Не знаю, что со мной случилось и почему я перетрусил. Даже мороженое не развернул и пошел к булочной, потом к метро. У метро вспомнил: «Надо было ее поздравить». Стал представлять, как надо было. Все представил: что говорю я, что она, что опять я, что снова она. И даже то, на что бы никогда не решился: «А мне очень нравится, когда я вас, Галя, вижу…» Нет, лучше так: «А вы мне очень нравитесь…» Или еще лучше: «А я…»

Мороженое потекло у меня в руке, и я сообразил, что все это чепуха. Ведь она ушла. Надо было пойти с ней вместе к дому, надо было поздравить, надо было зайти к ней, надо было цветы купить, вот тут, у метро, как раз продают…

Надо было! Дурак, ох какой же я дурак!

Мороженое окончательно растаяло, я проглотил его, весь перемазавшись, и повернул обратно к дому. Опять вспомнил: «А вдруг она еще не дошла, задержалась?» И пошел тише, совсем медленно.

И в самом деле, мне некуда торопиться. Светло еще. И до восьми больше получаса.

* * *

Еще два дерева и две кучи срезанных веток под ними. Женщины в синих халатах передвигались к очередному дереву. Всё ближе к почте.

— А ему что? Как с гуся вода! — сказала одна, тащившая лестницу.

— Она тоже хороша! — сказала другая, с ножницами на палке и пилой под мышкой. — Ты вон небось не пошла на такое…

Они все обсуждали какие-то свои дела.

Еле заметно темнело. Не так, как зимой, сразу, а постепенно. Кто-то зашторивал окна в домах, кто-то захлопывал форточки. В двух подряд прошедших троллейбусах включили свет.

Владельцы собак вышли на прогулку, и я пожалел, что у нас нет собаки. Отец говорит: «Вот подрастешь, нам с мамой некогда». Им некогда, верно, но я бы и сейчас…

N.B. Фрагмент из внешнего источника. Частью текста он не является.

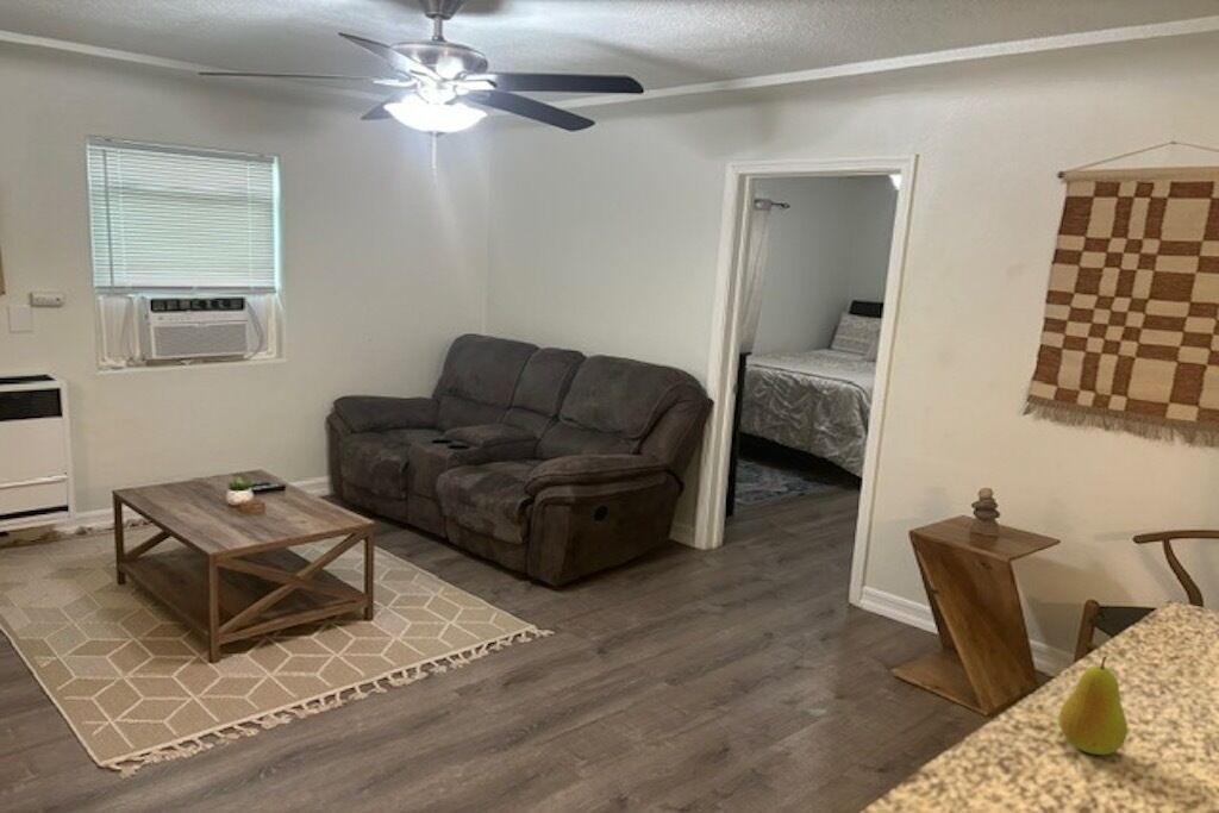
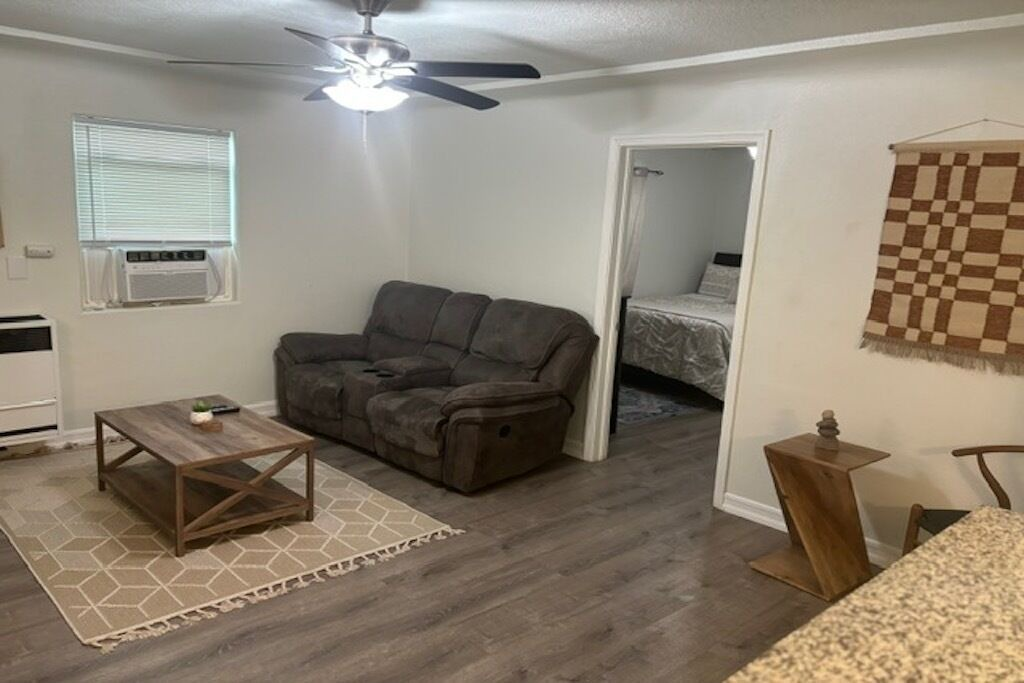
- fruit [1058,655,1129,756]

И неужели эти вот — с собаками — меньше заняты? Старички, и помоложе, и женщины. Правда, ни одного мальчишки и девчонки. Или у них детей нет? А только — собаки? Это как в Швеции, отец рассказывал:

— Вы думаете, там собак ради собак заводят? Ничего подобного! Мудрый швед знает, что ему надо гулять, ежедневно гулять четыре-пять часов… Полезно для здоровья! Собака — хороший повод. Вот и высыпают в Стокгольме на улицы такие собачники. У одних — по шавке, по псу, у других — целое разнокалиберное собачье сборище. Два, три, четыре пса. Тянут хозяина, хозяйку тянут, а они и довольны. До собак им как до лампочки, а сами довольны — прогуливаются, кислородом дышат!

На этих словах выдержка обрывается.